# Allocation Of ID Number - Minor Permanent Resident



## chris_mave (Jun 24, 2016)

Hi guys,

Has anyone applied for an allocation of ID number for a minor after receiving their permanent residence permit?

I submitted mine for my 2 year old son and they said they dont have timeframes of how long it takes. Anyone been through the process?


----------



## jollem (Nov 9, 2016)

Hi Chris

Where do you apply for an allocation of ID number and what are the requirements?


----------



## chris_mave (Jun 24, 2016)

Hi,

I applied at randburg - its the citizenship counter next to where you apply for your permanent residence SA ID.

You need all your docs - both parents passports/permanent residence/id's, your childs birth certificate and permanent residence.

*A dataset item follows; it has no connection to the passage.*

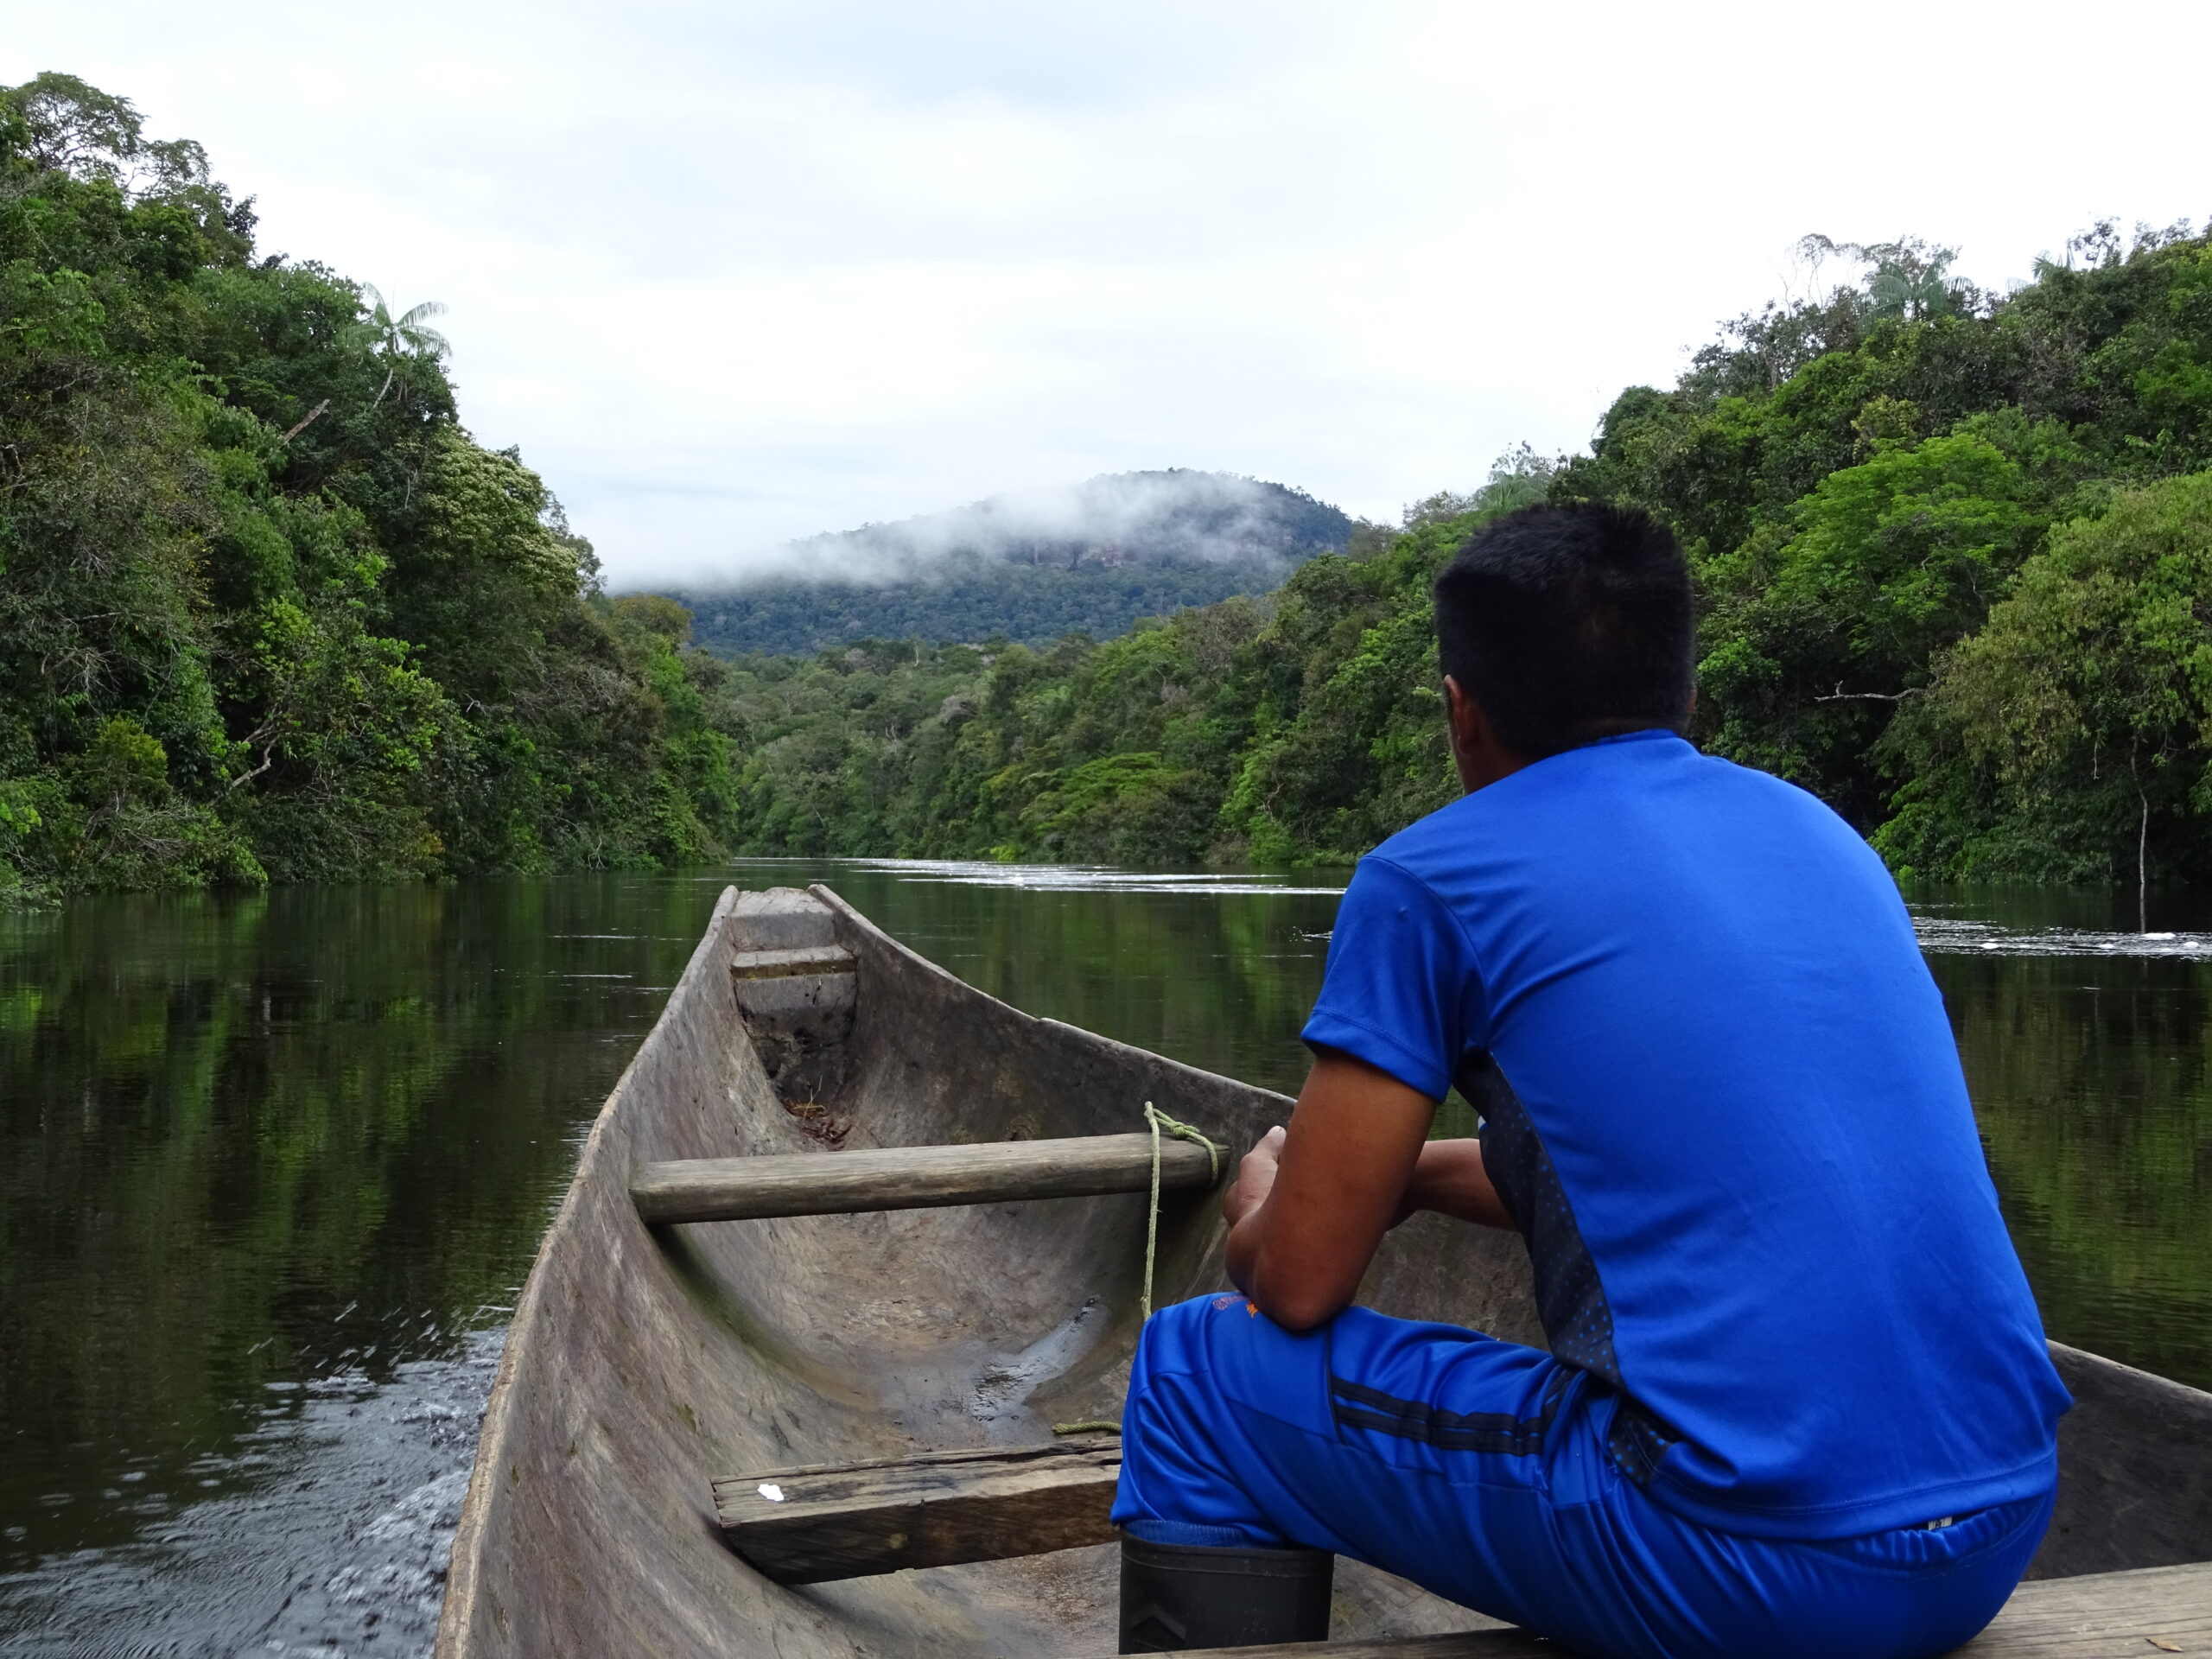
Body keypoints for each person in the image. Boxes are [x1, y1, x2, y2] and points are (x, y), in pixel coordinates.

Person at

Basically just go with everything.




jollem said:


> Hi Chris
> 
> Where do you apply for an allocation of ID number and what are the requirements?


----------



## jollem (Nov 9, 2016)

Thank you. All the best with a speedy allocation


----------



## jollem (Nov 9, 2016)

Hi Chris Mave

Has there been any developments regarding your application for an ID number for your child since you lodged it?


----------



## chris_mave (Jun 24, 2016)

jollem said:


> Hi Chris Mave
> 
> Has there been any developments regarding your application for an ID number for your child since you lodged it?



Hi;

I applied end of last year and around october there was no feedback so i went back to home affairs in randburg and they said it should have been done and they needed to find out why it was not done from the head office.

they later called me to tell me the application would be finalised that same day. i went back and i collected his id number and immediately applied for his south african abridged birth certificate and i also got that the same day. hope this helps.

they say it should take about 4 months


----------